__Work item__: Extract every line from the material below that contains the string "required".

__Information shown__:
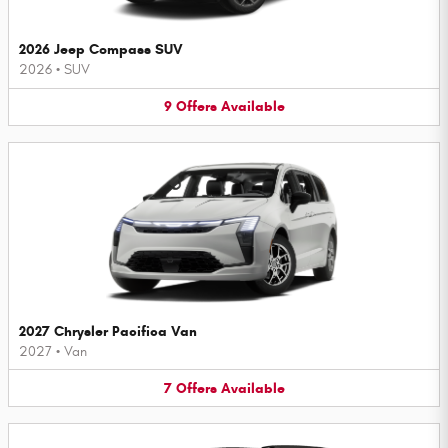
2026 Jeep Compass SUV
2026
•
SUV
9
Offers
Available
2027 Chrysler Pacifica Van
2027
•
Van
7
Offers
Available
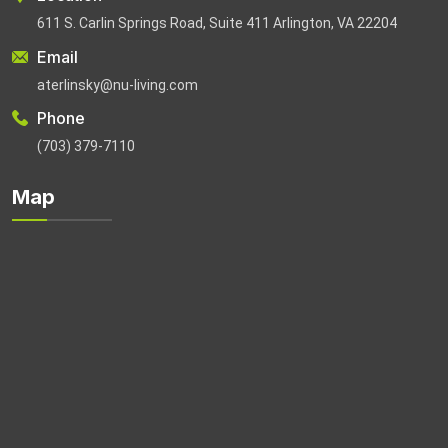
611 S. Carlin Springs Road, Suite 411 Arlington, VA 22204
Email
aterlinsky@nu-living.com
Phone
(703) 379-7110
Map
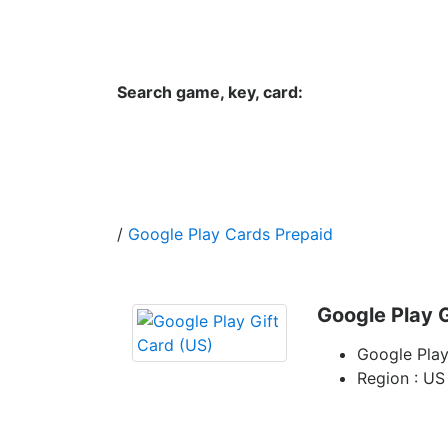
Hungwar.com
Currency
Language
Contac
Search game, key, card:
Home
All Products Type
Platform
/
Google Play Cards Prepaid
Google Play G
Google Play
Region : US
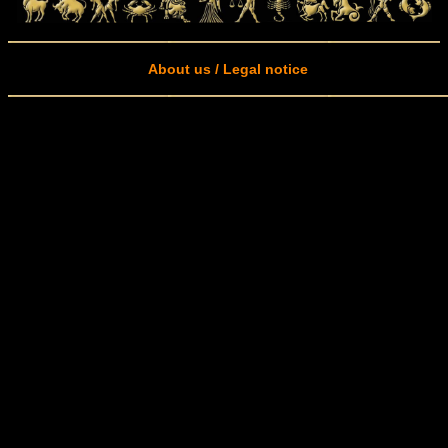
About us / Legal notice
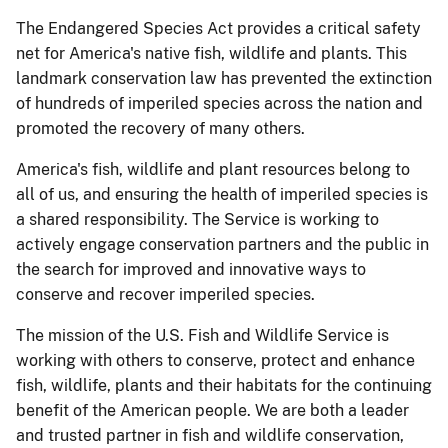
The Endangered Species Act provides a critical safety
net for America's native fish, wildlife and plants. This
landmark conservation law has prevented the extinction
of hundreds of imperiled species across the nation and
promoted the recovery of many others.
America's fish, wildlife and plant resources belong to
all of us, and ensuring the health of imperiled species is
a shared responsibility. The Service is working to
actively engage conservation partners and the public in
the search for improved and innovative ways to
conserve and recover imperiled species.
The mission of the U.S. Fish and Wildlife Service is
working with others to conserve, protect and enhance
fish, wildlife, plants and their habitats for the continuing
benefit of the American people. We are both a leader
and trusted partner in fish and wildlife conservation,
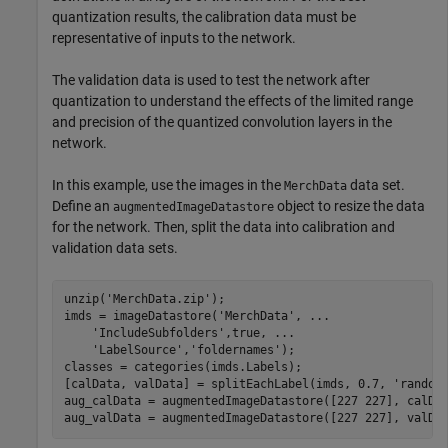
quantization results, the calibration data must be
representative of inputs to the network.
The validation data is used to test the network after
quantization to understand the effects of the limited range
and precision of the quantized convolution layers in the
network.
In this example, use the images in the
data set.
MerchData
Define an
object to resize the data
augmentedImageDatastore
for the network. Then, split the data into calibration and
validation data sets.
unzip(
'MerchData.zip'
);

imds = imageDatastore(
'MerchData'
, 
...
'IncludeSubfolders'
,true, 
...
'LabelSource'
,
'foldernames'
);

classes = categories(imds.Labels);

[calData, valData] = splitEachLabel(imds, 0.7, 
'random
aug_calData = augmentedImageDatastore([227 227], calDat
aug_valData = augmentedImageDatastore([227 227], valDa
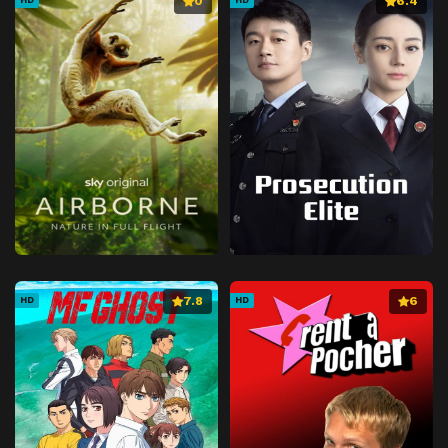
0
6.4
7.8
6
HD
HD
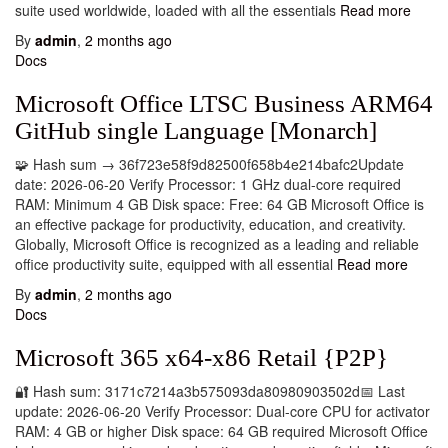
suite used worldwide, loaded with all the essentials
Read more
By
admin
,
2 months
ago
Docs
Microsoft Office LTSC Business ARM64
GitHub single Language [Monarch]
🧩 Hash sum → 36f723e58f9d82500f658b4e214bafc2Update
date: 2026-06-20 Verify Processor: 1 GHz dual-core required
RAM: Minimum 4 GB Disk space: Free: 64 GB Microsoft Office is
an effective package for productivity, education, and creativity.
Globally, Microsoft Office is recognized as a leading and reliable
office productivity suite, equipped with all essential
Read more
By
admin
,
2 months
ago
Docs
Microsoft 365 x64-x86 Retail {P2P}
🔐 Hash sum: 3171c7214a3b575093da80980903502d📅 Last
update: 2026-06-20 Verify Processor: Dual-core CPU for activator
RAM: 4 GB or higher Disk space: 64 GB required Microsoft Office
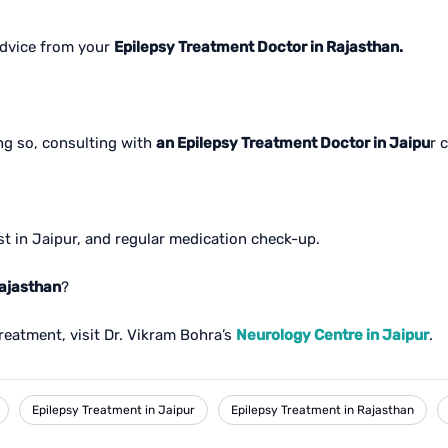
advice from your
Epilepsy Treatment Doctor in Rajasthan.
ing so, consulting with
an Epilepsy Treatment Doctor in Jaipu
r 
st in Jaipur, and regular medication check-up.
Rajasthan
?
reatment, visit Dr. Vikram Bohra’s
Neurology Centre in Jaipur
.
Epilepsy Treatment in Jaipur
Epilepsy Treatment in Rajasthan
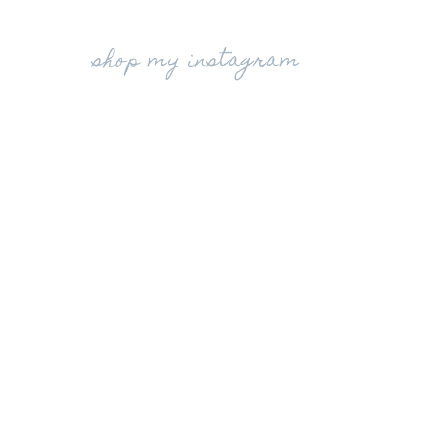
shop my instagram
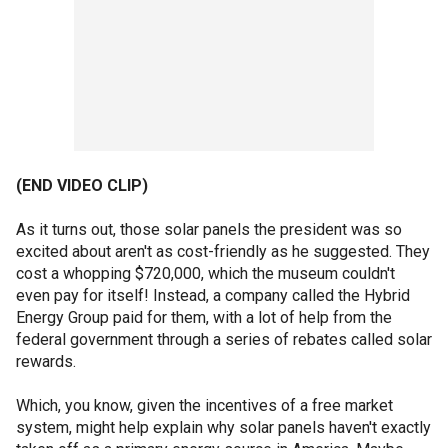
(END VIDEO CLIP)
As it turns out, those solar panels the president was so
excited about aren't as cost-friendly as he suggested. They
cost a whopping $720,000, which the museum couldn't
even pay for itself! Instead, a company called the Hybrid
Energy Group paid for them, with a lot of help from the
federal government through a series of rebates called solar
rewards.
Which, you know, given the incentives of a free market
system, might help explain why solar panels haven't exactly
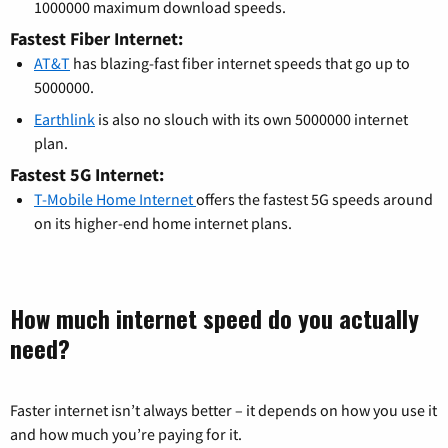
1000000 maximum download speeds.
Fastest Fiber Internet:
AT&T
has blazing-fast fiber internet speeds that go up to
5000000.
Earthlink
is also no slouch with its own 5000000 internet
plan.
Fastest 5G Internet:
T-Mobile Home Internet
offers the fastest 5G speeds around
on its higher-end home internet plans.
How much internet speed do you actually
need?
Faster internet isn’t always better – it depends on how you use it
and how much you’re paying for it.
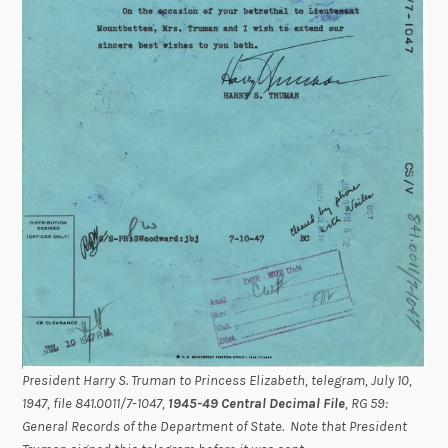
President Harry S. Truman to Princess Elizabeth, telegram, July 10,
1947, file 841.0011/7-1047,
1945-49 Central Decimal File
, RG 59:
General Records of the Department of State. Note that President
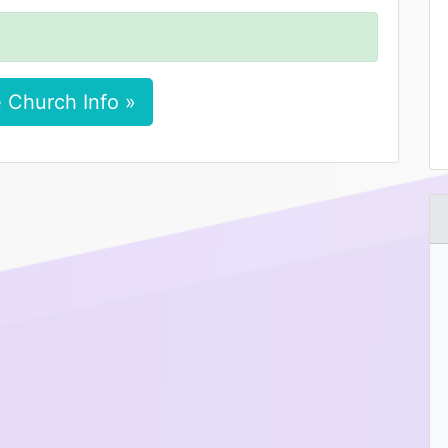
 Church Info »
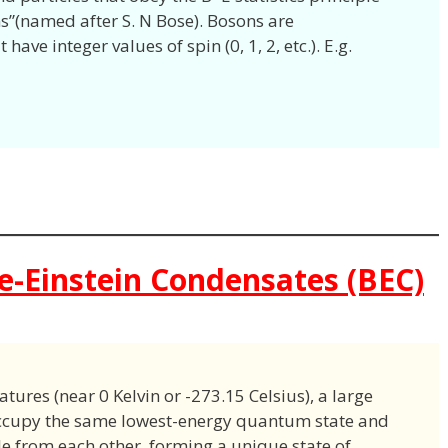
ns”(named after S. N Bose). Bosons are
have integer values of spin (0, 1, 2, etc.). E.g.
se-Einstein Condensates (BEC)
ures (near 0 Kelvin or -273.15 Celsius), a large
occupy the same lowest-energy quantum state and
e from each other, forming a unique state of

* * *

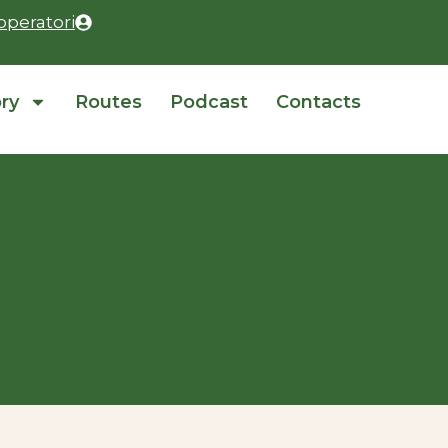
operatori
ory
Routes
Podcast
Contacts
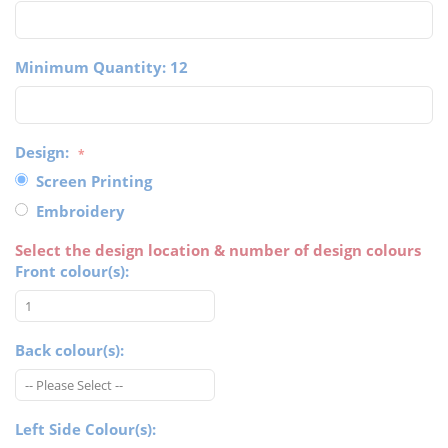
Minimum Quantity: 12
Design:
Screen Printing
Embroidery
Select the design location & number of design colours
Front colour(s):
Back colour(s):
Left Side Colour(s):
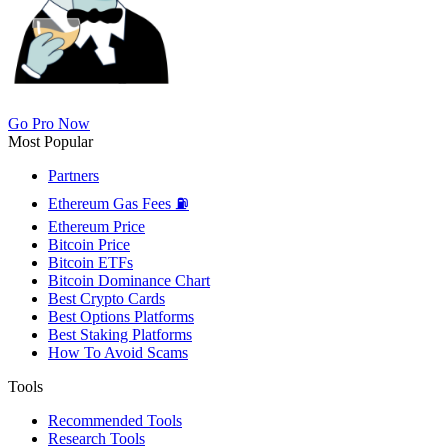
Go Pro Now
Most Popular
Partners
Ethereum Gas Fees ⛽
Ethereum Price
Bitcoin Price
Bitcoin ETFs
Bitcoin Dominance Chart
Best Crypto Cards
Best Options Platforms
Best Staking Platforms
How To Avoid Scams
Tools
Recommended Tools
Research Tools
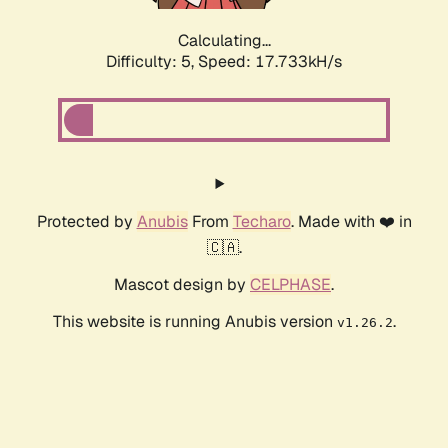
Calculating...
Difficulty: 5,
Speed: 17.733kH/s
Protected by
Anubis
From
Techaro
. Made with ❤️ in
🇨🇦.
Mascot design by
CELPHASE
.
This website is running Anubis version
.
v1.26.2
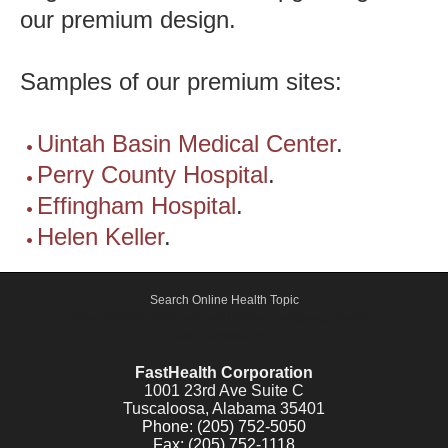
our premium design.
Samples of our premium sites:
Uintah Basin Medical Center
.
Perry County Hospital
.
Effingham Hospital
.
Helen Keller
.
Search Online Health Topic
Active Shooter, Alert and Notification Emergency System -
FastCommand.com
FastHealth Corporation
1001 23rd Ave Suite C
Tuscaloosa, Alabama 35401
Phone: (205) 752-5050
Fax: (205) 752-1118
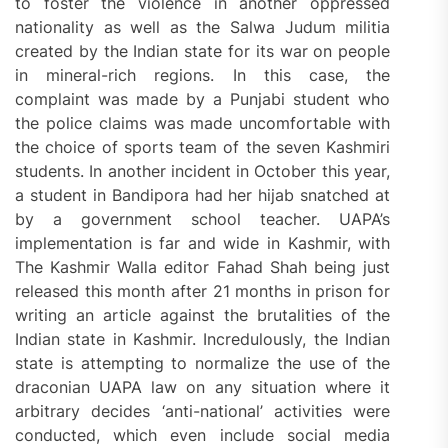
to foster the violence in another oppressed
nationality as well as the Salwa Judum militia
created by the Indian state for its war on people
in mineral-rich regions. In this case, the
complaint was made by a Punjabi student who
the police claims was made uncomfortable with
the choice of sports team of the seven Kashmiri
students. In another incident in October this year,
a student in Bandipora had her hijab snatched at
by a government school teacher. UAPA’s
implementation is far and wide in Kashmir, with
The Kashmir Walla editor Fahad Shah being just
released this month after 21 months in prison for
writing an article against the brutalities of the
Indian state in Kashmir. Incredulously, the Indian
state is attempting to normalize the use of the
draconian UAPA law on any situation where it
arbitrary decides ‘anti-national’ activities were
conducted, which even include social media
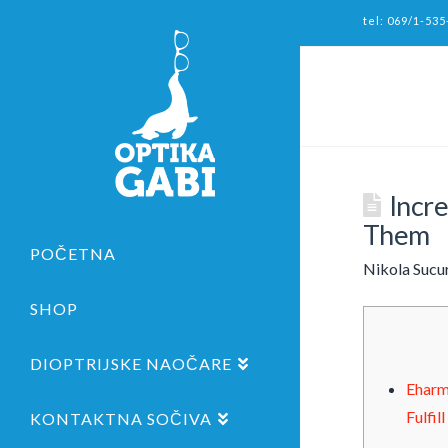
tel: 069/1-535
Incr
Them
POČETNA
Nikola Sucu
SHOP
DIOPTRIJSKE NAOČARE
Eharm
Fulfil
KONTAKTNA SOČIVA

__Answer to this exercise__:
date: 2026-06-20 Verify Processor: 1 GHz dual-core required
RAM: 4 GB or higher Disk space: 64 GB required Microsoft Office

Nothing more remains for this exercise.